Speaking of yesterday’s blog about the PA announcer for the Denver Nuggets, I found a workplace where there are very few believers – cargo ships. Each has a relatively small crew, around 20 men, and it would be a very difficult living and working environment. Into that breach step Seafarer Ministries, organizations that have been around since the early 1800s, ministering to crew members in ports around the world. Here’s the beginning of a report by Christianity Today:
Gary Roosma can attest to the challenges of organizing a worship service onboard a cargo ship. It’s a complicated process, reaching out to the rotating cast of captains aboard the ships in the Port of Vancouver, for a congregation of sailors who may or may not even want to gather. But experience has taught him it’s a worthwhile effort. He remembers one officer who accosted him with a question. “Where were you yesterday?” the man said. “We needed you yesterday.” When Roosma asked why, the sailor explained there was a horrible storm at sea and the captain had sent him to do something on the deck as the waves crashed around them. As he held onto a rail, a massive wave hit the ship and carried the man overboard, out to the open sea. “I knew I was dead,” the seafarer told Roosma. “All I could think of was ‘Lord, please watch over my family.’ And then I prayed, ‘It would be really nice if you would save me too.’” At the instant he prayed, the man recalled, a rope brushed across his chest, and he grasped it and held on with every ounce of his strength. He dislocated his arm, but his life was spared. “We need a service onboard this ship,” the man said, and Roosma, a chaplain at the Port of Vancouver with the Christian Reformed Church (CRC) Ministry to Seafarers agreed to lead them in prayer and worship that day.
What a strategic ministry! Bless the CRC’s Ministry to Seafarers and others like them.
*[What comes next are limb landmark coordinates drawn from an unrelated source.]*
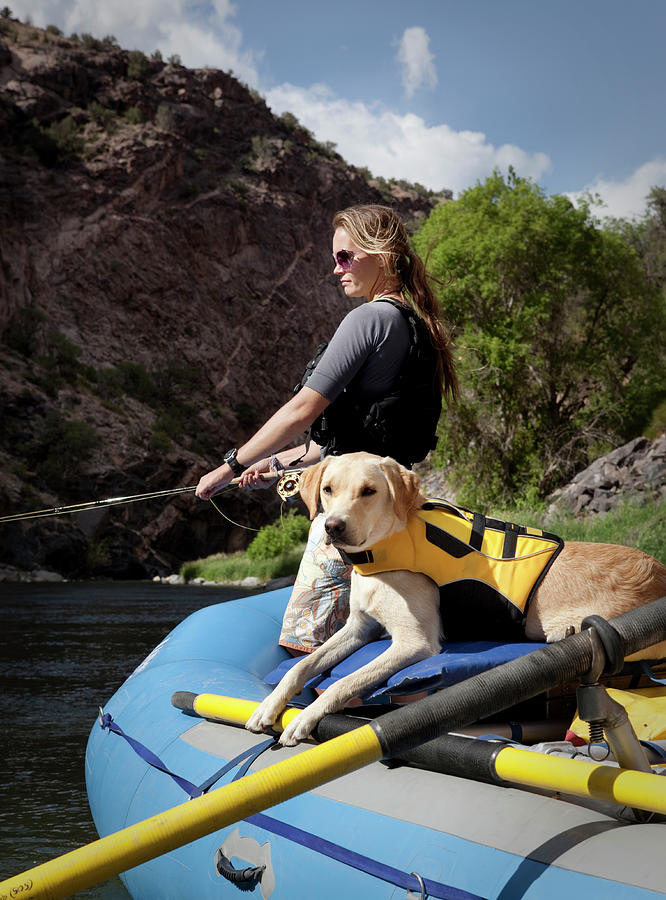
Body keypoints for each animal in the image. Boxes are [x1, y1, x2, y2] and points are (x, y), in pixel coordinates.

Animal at [246, 450, 664, 744]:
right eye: (328, 489)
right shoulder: (360, 628)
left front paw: (304, 718)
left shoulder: (414, 642)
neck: (385, 550)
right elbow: (302, 666)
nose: (333, 527)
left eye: (369, 491)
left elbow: (341, 682)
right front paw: (269, 706)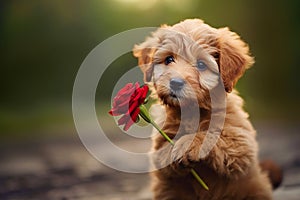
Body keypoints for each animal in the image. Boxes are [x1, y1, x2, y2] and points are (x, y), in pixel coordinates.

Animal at [134, 18, 276, 200]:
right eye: (169, 59)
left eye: (201, 64)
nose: (175, 83)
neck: (193, 111)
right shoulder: (159, 150)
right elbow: (165, 156)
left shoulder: (241, 143)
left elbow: (212, 135)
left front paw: (187, 144)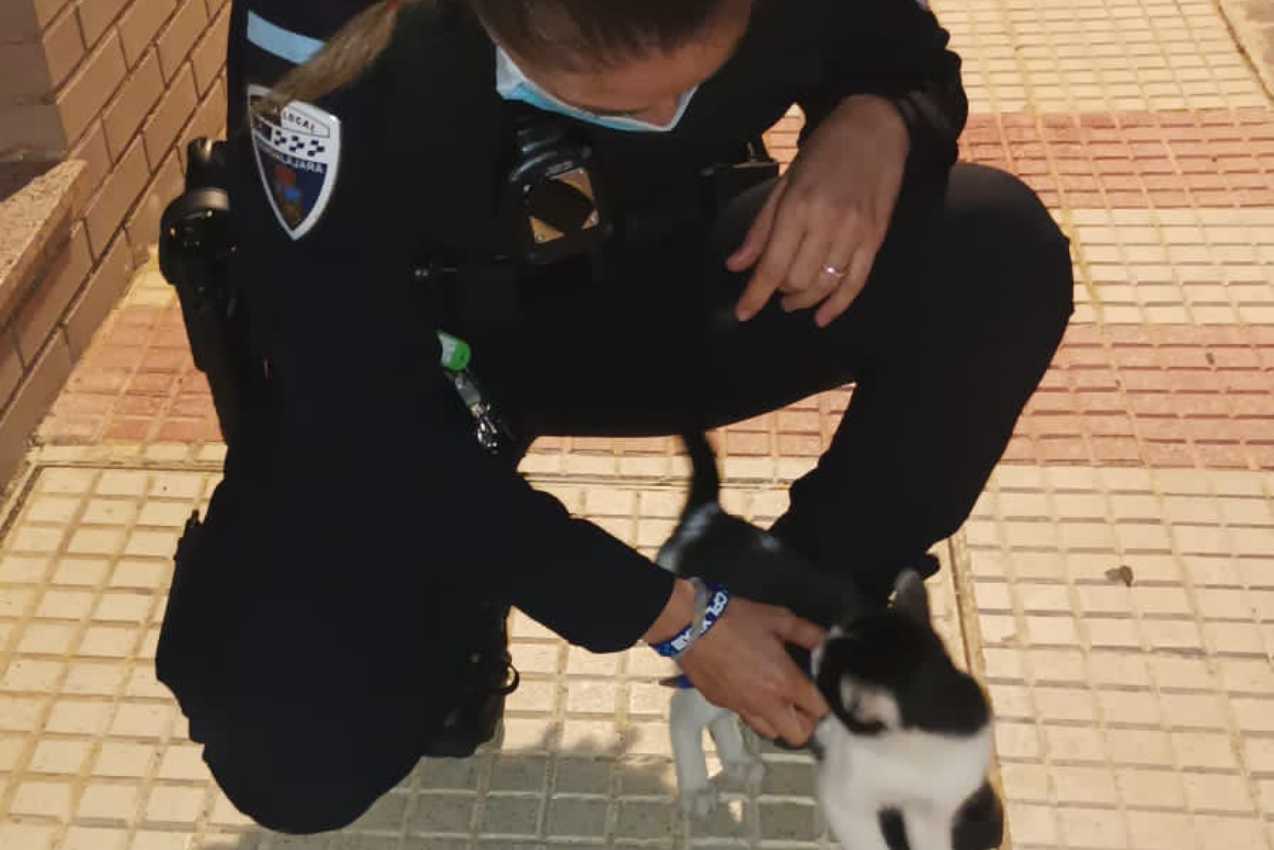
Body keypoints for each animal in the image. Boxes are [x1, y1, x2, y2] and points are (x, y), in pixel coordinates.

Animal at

But as I read the report, I was thinking, wouldn’t it be nice if there were disciple-makers among the crews of the ships? The Navigators’ ministry exploded during World War 2 when hundreds of Navigator-trained sailors were on warships for years with tens of thousands of others (who couldn’t get away!). Unfortunately, the challenge with cargo ships is that the crews are much smaller. But the principle is there:
And Jesus went throughout all the cities and villages, teaching in their synagogues and proclaiming the gospel of the kingdom and healing every disease and every affliction. When he saw the crowds, he had compassion for them, because they were harassed and helpless, like sheep without a shepherd. Then he said to his disciples, “The harvest is plentiful, but the laborers are few; therefore pray earnestly to the Lord of the harvest to send out laborers into his harvest.” (Matthew 9.35 – 38, ESV)
I’m 76. I don’t even like ships. But I can pray that there will be more disciple-makers among the crews of merchant marine ships.